State the aim of the experiment, as defined by the question. 

Example: To investigate the effect of ______ (Independent Variable) on the _________ (Dependent Variable)

• Define the variables that you will manipulate (independent variable) and measure (dependent variable).

o          You should use at least five different uniformly-spaced concentrations / intensities for the independent variable.

o            Check if the question specifies the dependent variable.

For example, to determine the rate of an enzyme-catalysed reaction, the question may require you measure the:

1. 1.          amount of product formed in a fixed amount of time, or

   2.          time taken to form a fixed amount of product.

• Define variables that you will maintain at fixed (usually optimum) values (controlled variables).

o          Describe how the variables should be controlled by specifying the appropriate quantities (e.g. volume and concentration of materials) to use or the tools / apparatus required. 

• Describe the underlying biochemical reaction that is taking place in the investigation.

• Explain the method of measurement that will be used to obtain the dependent variable. 

• State your hypothesis. 

For example describe the relationship between the IV and DV - As IV increases, DV increases.

Provide a rough sketch of your experimental setup. Include the tools, apparatus, reagents and materials that are used. Remember to label your diagram. 

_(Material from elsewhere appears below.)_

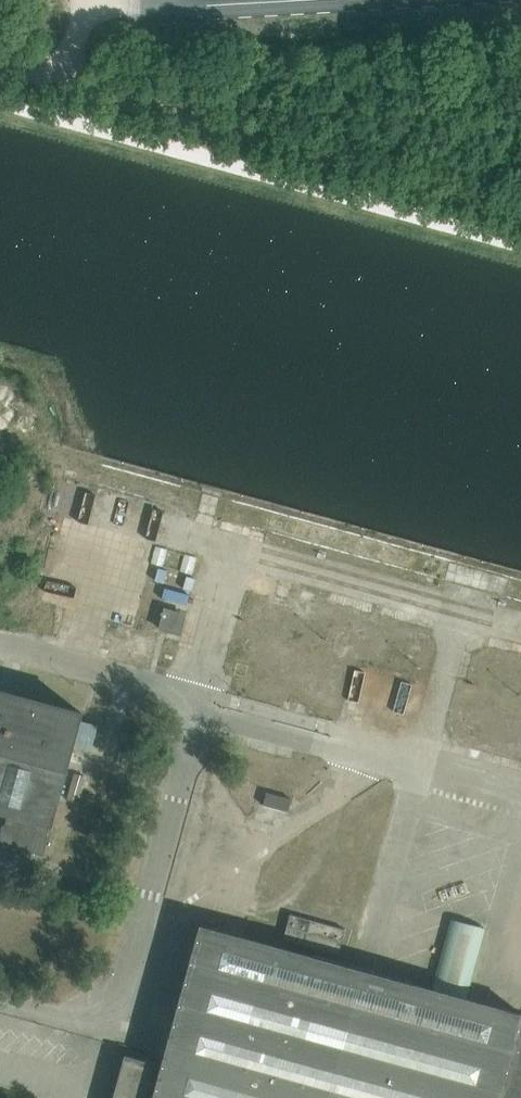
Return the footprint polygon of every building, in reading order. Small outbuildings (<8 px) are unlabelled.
[(165,609),(160,628),(179,633),(184,614),(165,609)] [(7,815),(5,824),(2,824),(0,832),(0,843),(44,855),(51,827),(83,712),(0,690),(0,812),(7,815)] [(67,799),(79,803),(87,776),(74,772),(67,799)] [(346,929),(291,914),(284,939),(339,954),(346,929)] [(349,966),(202,926),(152,1097),(520,1097),(520,1014),(349,966)] [(125,1055),(113,1097),(146,1097),(155,1064),(125,1055)]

• When phrasing the steps of the procedure:

o            Focus on the “actions to be taken”.  Discuss fully any measuring techniques and apparatus that you would use. Read the question to see what materials / apparatus you can select from, and which you must use.

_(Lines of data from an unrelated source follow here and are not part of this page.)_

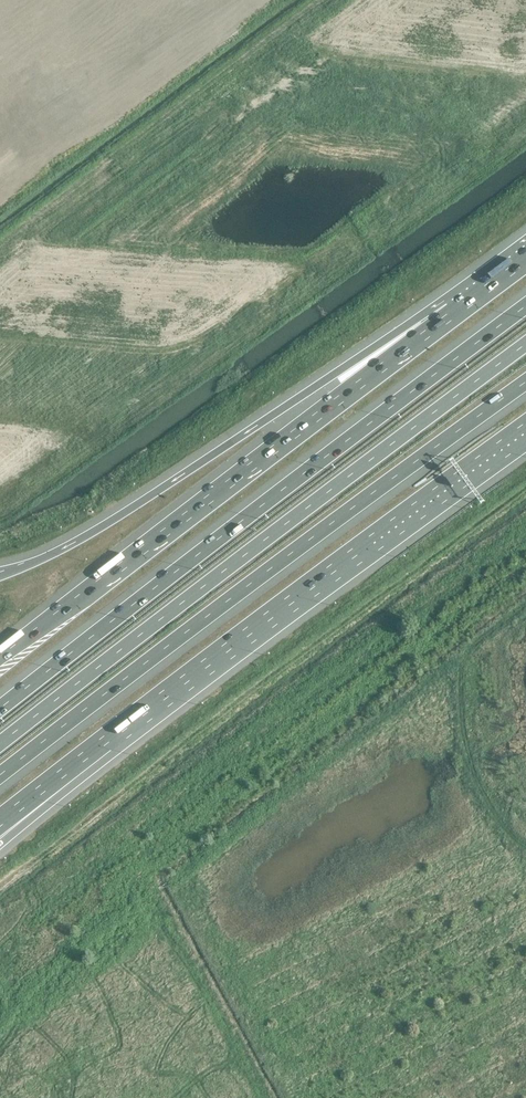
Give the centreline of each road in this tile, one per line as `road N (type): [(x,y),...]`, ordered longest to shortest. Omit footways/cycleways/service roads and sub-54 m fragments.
road 1 (motorway): [(525,305),(0,710)]
road 2 (motorway): [(525,344),(0,742)]
road 3 (motorway): [(0,774),(525,383)]
road 4 (motorway): [(458,310),(0,658)]
road 5 (motorway): [(458,310),(334,377),(98,530),(0,575)]
road 6 (motorway): [(110,741),(525,434)]
road 7 (motorway): [(0,845),(81,778),(110,741)]
road 8 (motorway): [(0,824),(110,741)]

• State the types of observations / measurements to be taken. Where applicable, you should also:

o            Plan a suitable method to achieve the specified concentrations / intensities of the independent variable.

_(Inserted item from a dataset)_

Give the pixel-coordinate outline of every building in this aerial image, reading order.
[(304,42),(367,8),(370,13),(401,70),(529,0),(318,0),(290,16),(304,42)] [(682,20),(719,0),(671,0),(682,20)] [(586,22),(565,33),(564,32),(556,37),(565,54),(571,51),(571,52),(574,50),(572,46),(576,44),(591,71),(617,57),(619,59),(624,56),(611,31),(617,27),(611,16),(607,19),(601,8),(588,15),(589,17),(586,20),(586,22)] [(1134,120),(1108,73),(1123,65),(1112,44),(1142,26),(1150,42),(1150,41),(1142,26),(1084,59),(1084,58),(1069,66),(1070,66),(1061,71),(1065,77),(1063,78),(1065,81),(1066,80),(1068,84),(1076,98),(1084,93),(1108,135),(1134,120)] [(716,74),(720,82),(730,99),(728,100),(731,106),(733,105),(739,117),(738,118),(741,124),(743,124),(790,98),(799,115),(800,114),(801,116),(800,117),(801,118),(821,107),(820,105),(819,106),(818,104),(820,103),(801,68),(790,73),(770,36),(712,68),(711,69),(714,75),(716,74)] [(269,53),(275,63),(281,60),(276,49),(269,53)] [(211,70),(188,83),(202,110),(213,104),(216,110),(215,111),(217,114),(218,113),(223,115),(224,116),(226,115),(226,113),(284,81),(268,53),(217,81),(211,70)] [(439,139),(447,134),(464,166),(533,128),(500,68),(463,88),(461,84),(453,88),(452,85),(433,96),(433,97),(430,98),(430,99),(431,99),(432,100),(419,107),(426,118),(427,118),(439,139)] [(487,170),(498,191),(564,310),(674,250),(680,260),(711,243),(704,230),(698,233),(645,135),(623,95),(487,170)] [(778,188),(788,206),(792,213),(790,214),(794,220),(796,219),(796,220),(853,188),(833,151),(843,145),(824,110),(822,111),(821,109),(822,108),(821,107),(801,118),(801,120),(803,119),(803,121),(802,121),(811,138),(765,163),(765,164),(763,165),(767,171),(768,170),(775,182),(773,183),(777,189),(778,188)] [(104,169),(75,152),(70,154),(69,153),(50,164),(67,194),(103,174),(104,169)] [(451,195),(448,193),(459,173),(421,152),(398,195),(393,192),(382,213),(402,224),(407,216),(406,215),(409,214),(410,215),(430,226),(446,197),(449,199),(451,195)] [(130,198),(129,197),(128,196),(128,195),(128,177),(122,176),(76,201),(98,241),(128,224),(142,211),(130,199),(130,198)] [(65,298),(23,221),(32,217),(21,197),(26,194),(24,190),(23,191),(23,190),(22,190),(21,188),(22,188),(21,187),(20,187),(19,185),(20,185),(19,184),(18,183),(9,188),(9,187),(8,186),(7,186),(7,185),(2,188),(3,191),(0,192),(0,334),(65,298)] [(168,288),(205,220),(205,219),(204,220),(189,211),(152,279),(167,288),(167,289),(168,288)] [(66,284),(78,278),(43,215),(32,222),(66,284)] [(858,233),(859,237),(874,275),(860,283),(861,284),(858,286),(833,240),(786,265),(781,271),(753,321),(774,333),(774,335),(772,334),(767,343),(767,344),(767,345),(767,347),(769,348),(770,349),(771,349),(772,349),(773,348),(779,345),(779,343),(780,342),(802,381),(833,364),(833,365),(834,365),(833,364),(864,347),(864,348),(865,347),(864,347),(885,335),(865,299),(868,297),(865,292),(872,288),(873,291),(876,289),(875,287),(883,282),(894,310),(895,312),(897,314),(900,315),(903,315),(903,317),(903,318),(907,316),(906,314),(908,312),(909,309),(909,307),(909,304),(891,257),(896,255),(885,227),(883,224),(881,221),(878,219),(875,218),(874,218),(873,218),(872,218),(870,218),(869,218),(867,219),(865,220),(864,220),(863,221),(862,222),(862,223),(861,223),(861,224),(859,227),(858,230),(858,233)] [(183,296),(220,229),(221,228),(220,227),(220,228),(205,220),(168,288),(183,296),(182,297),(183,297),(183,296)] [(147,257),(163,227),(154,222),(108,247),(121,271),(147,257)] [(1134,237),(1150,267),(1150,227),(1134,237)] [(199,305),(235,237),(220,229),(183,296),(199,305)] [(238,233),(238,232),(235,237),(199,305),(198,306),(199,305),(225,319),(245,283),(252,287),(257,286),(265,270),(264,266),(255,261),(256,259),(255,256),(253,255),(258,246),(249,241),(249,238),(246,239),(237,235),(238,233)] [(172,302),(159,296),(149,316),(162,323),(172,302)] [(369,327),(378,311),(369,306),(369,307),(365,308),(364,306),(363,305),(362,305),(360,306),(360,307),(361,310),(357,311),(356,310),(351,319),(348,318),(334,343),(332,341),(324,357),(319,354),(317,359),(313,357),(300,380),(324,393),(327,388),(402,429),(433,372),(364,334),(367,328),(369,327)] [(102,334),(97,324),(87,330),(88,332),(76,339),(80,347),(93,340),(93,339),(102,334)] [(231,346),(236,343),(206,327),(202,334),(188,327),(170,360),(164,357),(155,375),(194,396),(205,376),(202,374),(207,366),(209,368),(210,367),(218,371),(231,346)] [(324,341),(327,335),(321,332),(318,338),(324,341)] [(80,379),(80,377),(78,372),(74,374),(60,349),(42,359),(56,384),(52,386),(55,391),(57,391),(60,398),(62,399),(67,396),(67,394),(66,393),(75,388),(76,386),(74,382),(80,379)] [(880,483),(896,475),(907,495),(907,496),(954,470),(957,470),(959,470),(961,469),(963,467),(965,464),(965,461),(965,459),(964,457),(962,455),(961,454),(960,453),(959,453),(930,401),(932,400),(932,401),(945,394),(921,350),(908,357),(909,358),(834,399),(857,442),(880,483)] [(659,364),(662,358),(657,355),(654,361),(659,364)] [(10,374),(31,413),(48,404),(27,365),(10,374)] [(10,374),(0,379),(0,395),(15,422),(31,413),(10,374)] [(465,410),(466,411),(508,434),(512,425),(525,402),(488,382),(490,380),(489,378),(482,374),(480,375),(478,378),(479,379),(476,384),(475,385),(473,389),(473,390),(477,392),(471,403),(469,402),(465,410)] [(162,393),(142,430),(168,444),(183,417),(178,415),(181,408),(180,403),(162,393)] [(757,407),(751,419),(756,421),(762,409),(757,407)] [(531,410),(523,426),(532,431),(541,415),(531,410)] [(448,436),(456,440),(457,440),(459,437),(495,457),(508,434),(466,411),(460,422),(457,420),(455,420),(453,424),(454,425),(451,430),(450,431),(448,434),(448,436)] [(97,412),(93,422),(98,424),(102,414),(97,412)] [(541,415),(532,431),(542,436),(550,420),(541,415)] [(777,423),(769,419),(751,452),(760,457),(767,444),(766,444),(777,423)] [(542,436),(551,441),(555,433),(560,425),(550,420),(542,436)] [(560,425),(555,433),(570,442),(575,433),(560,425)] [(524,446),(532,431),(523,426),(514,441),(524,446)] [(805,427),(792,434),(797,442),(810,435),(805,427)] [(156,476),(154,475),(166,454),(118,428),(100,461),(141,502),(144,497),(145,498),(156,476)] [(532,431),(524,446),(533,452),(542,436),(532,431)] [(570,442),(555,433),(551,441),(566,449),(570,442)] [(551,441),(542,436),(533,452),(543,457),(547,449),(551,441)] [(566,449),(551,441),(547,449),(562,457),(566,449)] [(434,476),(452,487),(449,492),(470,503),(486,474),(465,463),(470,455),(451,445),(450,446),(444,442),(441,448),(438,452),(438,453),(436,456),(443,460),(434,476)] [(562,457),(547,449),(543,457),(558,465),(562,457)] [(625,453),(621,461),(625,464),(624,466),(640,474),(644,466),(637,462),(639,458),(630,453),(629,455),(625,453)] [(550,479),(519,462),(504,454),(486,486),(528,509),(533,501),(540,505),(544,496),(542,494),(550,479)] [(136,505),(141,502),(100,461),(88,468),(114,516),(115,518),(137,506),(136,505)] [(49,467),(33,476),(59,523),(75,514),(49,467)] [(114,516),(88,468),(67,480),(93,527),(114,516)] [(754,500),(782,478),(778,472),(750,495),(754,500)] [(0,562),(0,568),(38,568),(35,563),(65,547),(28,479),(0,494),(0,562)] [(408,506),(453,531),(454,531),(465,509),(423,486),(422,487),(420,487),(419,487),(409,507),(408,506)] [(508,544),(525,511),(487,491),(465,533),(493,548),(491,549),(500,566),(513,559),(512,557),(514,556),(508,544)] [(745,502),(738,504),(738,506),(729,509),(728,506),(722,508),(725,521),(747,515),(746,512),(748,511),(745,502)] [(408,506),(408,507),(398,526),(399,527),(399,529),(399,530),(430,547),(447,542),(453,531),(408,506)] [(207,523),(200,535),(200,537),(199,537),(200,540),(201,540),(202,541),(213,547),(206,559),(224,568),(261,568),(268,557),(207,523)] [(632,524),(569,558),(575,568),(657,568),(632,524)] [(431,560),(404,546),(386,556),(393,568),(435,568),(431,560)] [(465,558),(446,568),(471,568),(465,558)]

o            Describe how to utilise the appropriate apparatus to measure the dependent variable.

o            Specify the start and end-point of your dependent variable. 

• Carry out repeats and replicates with new reagents to obtain more data.

• Specify statistical test to be carried out – e.g. t-test to determine whether there is any significant difference between the means.

• Increase the range and decrease the intervals of independent variables to obtain more data for accurate determination of the experimental aim.

1. Depending on the nature of the independent variable under investigation, define either a negative control or a positive control experiment.

o      Negative control – when the independent variable under investigation can be removed.

E.g. if you are investigating the effect of amylase concentration on the rate of enzyme action, you can “remove” the independent variable by not adding amylase.

o      You must state that the negative control:

1.   is subjected to the same factors as that for the experiment, except that the             (independent variable) is replaced by (e.g. equivolume of distilled water).  

2.   It is expected that it does not result in (the observed phenomenon).  

3.   This proves that it is indeed (the independent variable) that causes (the observed phenomenon).

o      Positive control – when the independent variable under investigation cannot be removed.

E.g. if you are investigating the effect of temperature on the rate of enzyme action, you cannot “remove temperature”.

o      You must state that the positive control:

1.  Is subjected to the same factors as that for the experiment, except that the (independent variable) is subjected to optimum conditions.

2.  This serves as a reference point / means of comparison for the rates of reaction obtained from the range of (independent variables). 

• Draw a table with the independent and dependent variables (in appropriate columns and rows) to show how the results obtained are to be recorded and processed.

• Draw a graph showing the predicted relationship between the independent and dependent variables. 

• Identify the hazards and risks in the experimental procedure.

• Specify what precautions must be taken with respect to the risks identified.